Study questions:
A - In the neighbor Q&A, shorten the paragraph that begins "If you notice someone is not responding" into a brief list that keeps its main facts.
B - Write out the part of the neighbor Q&A starting with "A: Neighbors keeping" and going on through "in the future.", word for word.
Segment Start: Selected extract
Q:  I usually see my elderly neighbor almost every day checking his mail. For several days I did not see him, and I was worried. He has come out again and let me know he had been sick. It got me thinking: what should I do if I cannot reach him again and I am worried something is wrong?

A: Neighbors keeping an eye out and checking on neighbors is an important part of a community. In this situation, thankfully he is okay and now you have the opportunity to ask him how he would like you to help in the future.

The next time you see him you can let him know you had been worried and ask if he would like to provide you with the name and number of his emergency contact person. Perhaps he has a family member nearby who keeps a key to his house.

If he becomes ill again you can offer to be a support and drop off groceries for him. Or if he becomes hospitalized his emergency contact could let you know and you can offer to collect and hold his mail.

If you notice someone is not responding like they usually do and there is cause for concern, you can always call the police and ask for a wellness check. You would first want to try every avenue to reach the person. Call any numbers you have, knock on the door, and notice anything about the home that may indicate they are not at home.
Segment End: Selected extract
Segment Start: Provided data
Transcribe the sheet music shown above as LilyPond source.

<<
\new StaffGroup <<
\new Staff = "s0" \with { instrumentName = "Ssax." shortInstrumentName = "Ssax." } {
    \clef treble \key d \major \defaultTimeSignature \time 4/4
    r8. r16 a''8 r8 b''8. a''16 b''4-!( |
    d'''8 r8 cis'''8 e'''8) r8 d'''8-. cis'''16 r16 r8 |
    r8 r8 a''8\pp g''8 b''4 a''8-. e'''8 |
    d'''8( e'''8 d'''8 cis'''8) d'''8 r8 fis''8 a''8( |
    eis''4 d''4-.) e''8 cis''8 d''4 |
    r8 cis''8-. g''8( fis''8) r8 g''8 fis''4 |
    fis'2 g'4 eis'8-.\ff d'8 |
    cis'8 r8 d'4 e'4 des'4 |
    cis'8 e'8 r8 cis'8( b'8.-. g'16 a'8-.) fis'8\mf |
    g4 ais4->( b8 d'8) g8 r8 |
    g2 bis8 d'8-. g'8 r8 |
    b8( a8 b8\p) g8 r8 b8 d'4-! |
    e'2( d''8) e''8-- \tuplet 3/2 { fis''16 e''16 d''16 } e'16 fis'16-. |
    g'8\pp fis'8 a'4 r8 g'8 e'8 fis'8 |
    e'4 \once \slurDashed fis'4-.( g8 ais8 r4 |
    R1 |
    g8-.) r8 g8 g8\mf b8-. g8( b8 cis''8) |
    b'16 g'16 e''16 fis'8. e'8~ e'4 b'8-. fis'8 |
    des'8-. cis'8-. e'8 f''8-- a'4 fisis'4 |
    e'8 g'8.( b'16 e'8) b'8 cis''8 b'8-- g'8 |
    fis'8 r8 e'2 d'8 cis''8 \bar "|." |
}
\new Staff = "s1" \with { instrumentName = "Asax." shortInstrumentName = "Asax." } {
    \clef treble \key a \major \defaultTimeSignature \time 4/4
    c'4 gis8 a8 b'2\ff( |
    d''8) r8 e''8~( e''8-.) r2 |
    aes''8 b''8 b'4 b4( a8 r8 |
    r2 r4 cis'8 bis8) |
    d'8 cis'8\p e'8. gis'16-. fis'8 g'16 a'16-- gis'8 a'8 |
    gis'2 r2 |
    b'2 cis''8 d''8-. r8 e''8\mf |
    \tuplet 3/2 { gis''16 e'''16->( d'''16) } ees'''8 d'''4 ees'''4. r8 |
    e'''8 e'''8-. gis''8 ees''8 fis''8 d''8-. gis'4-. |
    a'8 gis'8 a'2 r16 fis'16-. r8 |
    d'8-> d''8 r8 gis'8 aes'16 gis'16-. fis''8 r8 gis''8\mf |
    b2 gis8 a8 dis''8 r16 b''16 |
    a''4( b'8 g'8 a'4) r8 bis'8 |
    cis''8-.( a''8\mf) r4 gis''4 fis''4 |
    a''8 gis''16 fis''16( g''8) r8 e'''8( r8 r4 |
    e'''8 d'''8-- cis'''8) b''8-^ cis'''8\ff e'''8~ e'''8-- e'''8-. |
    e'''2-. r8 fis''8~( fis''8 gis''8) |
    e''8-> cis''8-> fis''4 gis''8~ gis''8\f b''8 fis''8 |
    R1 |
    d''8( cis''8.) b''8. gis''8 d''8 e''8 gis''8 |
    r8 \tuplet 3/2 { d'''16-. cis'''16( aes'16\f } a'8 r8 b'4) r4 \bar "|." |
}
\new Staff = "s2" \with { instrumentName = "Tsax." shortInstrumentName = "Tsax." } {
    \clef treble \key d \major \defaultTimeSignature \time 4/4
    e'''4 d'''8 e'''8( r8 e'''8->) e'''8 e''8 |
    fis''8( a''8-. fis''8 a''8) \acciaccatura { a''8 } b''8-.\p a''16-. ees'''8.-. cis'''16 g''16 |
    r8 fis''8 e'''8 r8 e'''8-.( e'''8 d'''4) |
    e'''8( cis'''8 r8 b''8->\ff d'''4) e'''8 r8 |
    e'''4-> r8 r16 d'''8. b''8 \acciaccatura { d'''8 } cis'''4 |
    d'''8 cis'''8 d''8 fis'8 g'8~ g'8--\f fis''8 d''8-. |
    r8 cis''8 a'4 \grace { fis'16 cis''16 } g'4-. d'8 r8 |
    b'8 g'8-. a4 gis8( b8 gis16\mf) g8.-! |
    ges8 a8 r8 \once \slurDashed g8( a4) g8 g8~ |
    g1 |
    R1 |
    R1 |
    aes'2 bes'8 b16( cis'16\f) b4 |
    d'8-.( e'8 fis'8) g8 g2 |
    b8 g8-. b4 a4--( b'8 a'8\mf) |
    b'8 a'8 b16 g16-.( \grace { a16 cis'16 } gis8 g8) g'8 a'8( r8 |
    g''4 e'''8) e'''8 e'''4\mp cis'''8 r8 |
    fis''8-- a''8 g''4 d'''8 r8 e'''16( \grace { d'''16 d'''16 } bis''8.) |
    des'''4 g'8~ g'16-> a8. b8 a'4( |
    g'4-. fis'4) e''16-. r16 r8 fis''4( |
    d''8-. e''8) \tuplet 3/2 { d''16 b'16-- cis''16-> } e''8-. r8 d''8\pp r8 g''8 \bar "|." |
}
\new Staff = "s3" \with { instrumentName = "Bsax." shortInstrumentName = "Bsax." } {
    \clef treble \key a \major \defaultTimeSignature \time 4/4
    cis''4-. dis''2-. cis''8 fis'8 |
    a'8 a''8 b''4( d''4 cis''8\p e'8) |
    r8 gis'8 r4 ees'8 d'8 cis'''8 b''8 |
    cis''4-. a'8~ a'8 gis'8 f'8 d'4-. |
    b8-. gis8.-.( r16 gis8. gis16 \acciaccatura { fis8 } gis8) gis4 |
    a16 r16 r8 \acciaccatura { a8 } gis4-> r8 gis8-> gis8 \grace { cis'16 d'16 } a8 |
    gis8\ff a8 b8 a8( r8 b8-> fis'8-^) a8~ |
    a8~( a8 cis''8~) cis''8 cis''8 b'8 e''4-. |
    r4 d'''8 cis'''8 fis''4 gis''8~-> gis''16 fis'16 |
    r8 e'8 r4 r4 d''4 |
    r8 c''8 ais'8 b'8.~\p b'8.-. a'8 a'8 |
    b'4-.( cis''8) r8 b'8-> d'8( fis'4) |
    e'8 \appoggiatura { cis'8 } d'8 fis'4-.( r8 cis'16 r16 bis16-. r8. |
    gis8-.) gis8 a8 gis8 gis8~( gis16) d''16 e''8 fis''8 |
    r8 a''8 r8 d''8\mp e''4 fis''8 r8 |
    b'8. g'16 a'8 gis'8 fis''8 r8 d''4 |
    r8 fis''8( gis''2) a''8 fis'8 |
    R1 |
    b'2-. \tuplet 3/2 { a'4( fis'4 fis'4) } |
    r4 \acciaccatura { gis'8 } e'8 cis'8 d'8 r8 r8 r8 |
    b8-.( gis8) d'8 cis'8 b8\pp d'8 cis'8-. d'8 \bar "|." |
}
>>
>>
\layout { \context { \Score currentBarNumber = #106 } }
Segment End: Provided data
Answers to this exercise:
A -
- If someone isn't responding as they usually do and there is cause for concern, you can call the police and ask for a wellness check.
- First, try every way to reach the person:
  - Call any numbers you have.
  - Knock on the door.
  - Look for anything about the home that may show they are not at home.

B -
A: Neighbors keeping an eye out and checking on neighbors is an important part of a community. In this situation, thankfully he is okay and now you have the opportunity to ask him how he would like you to help in the future.